(Plain-text document sources)
************
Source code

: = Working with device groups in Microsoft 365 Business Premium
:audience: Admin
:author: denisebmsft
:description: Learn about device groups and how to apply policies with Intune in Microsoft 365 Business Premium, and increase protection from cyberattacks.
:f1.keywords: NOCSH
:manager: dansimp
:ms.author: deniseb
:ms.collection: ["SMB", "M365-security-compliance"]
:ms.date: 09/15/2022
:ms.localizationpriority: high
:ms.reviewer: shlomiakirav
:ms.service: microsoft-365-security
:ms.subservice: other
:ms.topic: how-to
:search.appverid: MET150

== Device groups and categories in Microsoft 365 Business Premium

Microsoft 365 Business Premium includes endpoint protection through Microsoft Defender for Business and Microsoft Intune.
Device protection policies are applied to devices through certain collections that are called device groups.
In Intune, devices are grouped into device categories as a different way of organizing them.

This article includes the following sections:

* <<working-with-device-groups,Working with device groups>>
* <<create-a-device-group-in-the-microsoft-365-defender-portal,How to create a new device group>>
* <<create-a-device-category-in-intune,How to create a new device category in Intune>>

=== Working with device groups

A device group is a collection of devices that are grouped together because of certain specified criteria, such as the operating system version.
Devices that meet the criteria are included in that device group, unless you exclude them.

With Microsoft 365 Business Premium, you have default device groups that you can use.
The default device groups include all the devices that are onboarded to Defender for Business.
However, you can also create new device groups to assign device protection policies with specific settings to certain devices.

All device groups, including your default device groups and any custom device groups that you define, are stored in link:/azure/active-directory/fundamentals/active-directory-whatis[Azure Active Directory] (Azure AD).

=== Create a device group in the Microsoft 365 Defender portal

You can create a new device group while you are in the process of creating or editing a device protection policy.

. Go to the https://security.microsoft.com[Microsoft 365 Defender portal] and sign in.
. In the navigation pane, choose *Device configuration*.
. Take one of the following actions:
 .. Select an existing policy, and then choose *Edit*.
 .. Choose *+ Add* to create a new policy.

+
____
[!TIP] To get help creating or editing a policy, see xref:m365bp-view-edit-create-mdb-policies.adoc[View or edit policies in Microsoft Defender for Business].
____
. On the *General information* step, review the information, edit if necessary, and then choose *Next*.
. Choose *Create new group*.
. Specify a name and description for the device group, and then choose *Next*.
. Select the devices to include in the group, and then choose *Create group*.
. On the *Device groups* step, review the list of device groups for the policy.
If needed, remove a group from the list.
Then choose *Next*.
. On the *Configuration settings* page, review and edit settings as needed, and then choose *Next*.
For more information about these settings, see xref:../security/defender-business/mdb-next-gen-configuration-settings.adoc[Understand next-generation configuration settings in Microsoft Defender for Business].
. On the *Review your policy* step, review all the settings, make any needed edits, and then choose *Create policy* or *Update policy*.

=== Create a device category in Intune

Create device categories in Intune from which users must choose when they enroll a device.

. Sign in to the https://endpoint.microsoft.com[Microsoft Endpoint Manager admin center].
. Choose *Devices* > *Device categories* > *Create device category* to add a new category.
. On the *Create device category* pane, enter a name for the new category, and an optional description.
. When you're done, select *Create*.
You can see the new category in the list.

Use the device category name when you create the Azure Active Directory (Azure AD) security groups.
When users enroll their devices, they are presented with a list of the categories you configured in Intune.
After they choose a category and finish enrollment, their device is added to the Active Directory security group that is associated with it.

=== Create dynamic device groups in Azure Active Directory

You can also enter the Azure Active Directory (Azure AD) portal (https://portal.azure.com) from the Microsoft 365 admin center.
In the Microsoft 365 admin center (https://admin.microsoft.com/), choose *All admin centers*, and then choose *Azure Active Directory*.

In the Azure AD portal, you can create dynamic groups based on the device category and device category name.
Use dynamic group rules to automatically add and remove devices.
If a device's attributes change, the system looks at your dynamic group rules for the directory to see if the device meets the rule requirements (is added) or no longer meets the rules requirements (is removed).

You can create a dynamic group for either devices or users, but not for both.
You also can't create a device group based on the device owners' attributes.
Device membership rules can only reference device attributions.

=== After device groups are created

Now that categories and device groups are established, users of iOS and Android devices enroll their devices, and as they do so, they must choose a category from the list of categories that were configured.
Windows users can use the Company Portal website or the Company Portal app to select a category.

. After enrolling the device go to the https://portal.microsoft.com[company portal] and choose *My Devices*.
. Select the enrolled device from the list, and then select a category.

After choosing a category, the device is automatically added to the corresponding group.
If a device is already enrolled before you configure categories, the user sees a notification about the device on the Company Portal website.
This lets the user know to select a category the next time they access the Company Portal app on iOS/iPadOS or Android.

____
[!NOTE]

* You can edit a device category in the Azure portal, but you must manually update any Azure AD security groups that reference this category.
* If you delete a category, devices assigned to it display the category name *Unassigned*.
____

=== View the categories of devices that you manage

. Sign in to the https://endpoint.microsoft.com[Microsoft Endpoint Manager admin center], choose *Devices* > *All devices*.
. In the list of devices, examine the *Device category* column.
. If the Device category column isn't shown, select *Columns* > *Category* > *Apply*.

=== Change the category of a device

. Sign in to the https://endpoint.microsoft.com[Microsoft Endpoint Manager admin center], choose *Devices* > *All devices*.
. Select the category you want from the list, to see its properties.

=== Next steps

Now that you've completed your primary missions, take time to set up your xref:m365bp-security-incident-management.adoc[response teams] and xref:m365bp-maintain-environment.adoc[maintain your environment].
************
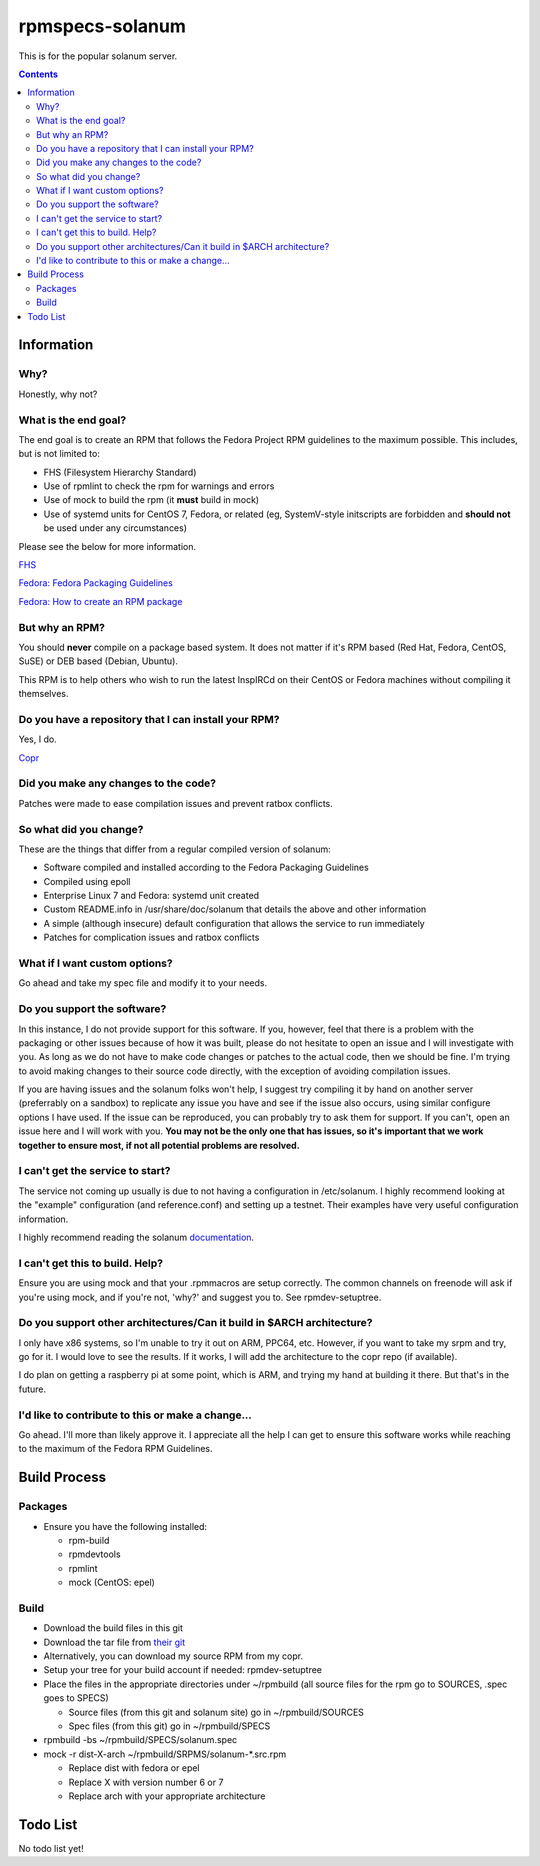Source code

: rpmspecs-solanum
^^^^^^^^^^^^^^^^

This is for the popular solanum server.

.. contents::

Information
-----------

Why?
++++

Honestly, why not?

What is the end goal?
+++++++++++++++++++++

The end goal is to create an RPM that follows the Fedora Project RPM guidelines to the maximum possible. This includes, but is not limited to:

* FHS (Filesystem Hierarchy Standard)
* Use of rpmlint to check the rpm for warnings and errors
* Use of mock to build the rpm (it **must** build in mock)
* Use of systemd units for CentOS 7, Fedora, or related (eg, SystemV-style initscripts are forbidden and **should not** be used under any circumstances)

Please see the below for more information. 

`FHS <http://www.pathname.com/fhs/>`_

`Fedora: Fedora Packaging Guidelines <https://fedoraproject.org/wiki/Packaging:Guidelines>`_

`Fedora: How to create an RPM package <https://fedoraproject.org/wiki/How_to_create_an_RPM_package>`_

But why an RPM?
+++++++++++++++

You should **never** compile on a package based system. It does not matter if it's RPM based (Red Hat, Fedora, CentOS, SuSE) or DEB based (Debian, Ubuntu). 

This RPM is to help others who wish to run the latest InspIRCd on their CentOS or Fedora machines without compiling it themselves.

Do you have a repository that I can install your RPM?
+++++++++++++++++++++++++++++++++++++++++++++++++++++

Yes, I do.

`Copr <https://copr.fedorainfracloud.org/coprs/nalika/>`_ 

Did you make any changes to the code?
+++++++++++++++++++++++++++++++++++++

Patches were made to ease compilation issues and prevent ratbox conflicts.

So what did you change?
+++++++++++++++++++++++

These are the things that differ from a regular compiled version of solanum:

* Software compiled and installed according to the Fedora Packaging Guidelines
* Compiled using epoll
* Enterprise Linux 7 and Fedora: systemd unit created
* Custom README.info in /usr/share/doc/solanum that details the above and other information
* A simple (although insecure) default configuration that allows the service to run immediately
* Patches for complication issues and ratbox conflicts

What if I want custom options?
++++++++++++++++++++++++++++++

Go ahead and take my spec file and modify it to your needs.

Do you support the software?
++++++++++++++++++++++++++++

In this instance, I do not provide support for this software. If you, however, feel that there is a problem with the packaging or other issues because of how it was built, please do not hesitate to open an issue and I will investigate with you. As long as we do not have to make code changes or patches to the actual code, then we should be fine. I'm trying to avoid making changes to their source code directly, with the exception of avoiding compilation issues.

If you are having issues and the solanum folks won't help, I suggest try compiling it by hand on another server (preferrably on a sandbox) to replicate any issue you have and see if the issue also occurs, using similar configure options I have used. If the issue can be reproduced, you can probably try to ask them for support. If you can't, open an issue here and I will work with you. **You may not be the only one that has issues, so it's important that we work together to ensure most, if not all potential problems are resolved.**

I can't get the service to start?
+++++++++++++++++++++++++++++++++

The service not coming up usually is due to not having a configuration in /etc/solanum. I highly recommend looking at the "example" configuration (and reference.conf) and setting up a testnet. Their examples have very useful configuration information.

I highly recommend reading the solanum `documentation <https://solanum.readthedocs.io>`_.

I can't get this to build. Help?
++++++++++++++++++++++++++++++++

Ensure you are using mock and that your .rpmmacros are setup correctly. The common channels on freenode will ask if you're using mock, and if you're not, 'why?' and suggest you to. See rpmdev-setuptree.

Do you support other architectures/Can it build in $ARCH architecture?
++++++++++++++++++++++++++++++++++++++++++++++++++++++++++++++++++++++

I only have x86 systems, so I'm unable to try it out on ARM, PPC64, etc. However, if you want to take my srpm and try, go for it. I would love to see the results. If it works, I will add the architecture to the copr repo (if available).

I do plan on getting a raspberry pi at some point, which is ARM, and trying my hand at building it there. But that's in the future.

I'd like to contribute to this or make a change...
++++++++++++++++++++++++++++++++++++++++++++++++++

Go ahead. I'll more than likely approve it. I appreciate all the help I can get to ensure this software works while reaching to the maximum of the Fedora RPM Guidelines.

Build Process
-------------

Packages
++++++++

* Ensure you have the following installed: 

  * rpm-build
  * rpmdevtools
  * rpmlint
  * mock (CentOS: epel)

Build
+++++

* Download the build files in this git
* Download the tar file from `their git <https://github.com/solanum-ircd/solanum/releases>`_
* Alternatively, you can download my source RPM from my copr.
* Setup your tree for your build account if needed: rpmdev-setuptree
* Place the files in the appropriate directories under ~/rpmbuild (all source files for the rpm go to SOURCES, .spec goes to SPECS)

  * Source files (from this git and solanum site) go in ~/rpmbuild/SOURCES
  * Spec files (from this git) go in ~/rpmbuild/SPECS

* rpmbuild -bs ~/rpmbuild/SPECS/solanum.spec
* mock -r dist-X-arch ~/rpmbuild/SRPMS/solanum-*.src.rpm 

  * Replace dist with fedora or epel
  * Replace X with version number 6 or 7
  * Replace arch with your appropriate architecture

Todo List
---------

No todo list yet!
************
* TRY IT
Start with the line above that contains "For more information about" and end with the line that contains "a device category in Intune". Write out those lines exactly, and only those.

* COMPLETED EXERCISE
For more information about these settings, see xref:../security/defender-business/mdb-next-gen-configuration-settings.adoc[Understand next-generation configuration settings in Microsoft Defender for Business].
. On the *Review your policy* step, review all the settings, make any needed edits, and then choose *Create policy* or *Update policy*.

=== Create a device category in Intune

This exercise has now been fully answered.